▶ _Exercise aim_:
Your job is to copy the lines from the material that include "Nous".

========================================

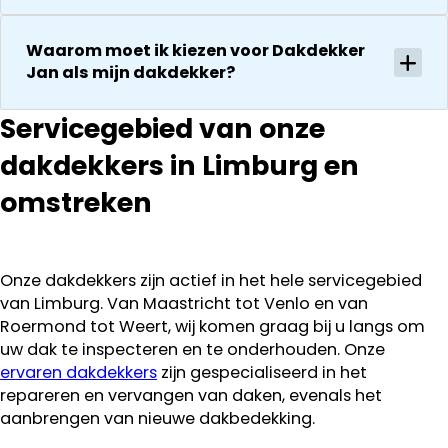
Waarom moet ik kiezen voor Dakdekker
Jan als mijn dakdekker?
Servicegebied van onze
dakdekkers in Limburg en
omstreken
Onze dakdekkers zijn actief in het hele servicegebied
van Limburg. Van Maastricht tot Venlo en van
Roermond tot Weert, wij komen graag bij u langs om
uw dak te inspecteren en te onderhouden. Onze
ervaren dakdekkers
zijn gespecialiseerd in het
repareren en vervangen van daken, evenals het
aanbrengen van nieuwe dakbedekking.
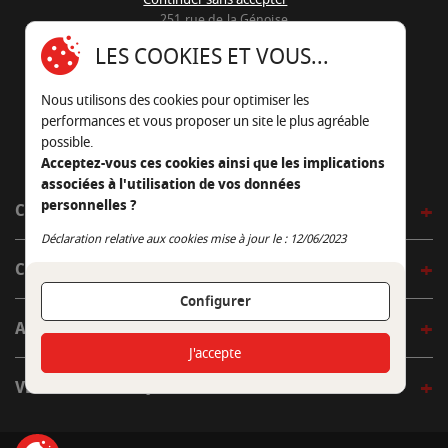
251 rue de la Génoise
16430 Champniers - France
LES COOKIES ET VOUS...
05 45 22 98 09
Nous utilisons des cookies pour optimiser les
Nous envoyer un e-mail
performances et vous proposer un site le plus agréable
possible.
Acceptez-vous ces cookies ainsi que les implications
associées à l'utilisation de vos données
personnelles ?
CÔTÉ OUTDOOR
Continuer sans accepter
Déclaration relative aux cookies mise à jour le : 12/06/2023
CÔTÉ INDOOR
Configurer
AUTOUR DE LA TABLE
J'accepte
VENIR EN BOUTIQUE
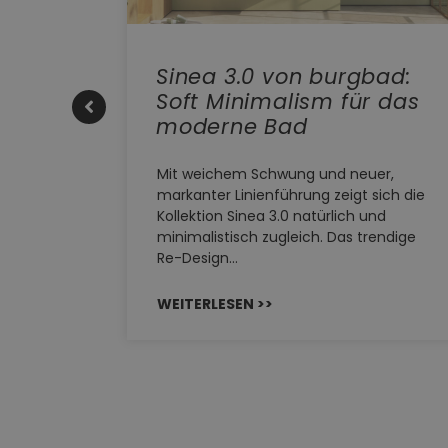
e |
Sinea 3.0 von burgbad:
Soft Minimalism für das
moderne Bad
HERM NEO
Mit weichem Schwung und neuer,
ystem
markanter Linienführung zeigt sich die
EHAU
Kollektion Sinea 3.0 natürlich und
…
minimalistisch zugleich. Das trendige
Re-Design…
WEITERLESEN >>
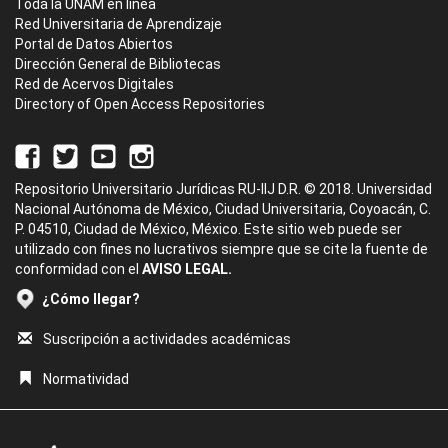
Toda la UNAM en línea
Red Universitaria de Aprendizaje
Portal de Datos Abiertos
Dirección General de Bibliotecas
Red de Acervos Digitales
Directory of Open Access Repositories
Repositorio Universitario Jurídicas RU-IIJ D.R. © 2018. Universidad
Nacional Autónoma de México, Ciudad Universitaria, Coyoacán, C.
P. 04510, Ciudad de México, México. Este sitio web puede ser
utilizado con fines no lucrativos siempre que se cite la fuente de
conformidad con el
AVISO LEGAL.
¿Cómo llegar?
Suscripción a actividades académicas
Normatividad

========================================

▶ _Solution to this exercise_:
Nous utilisons des cookies pour optimiser les
Nous envoyer un e-mail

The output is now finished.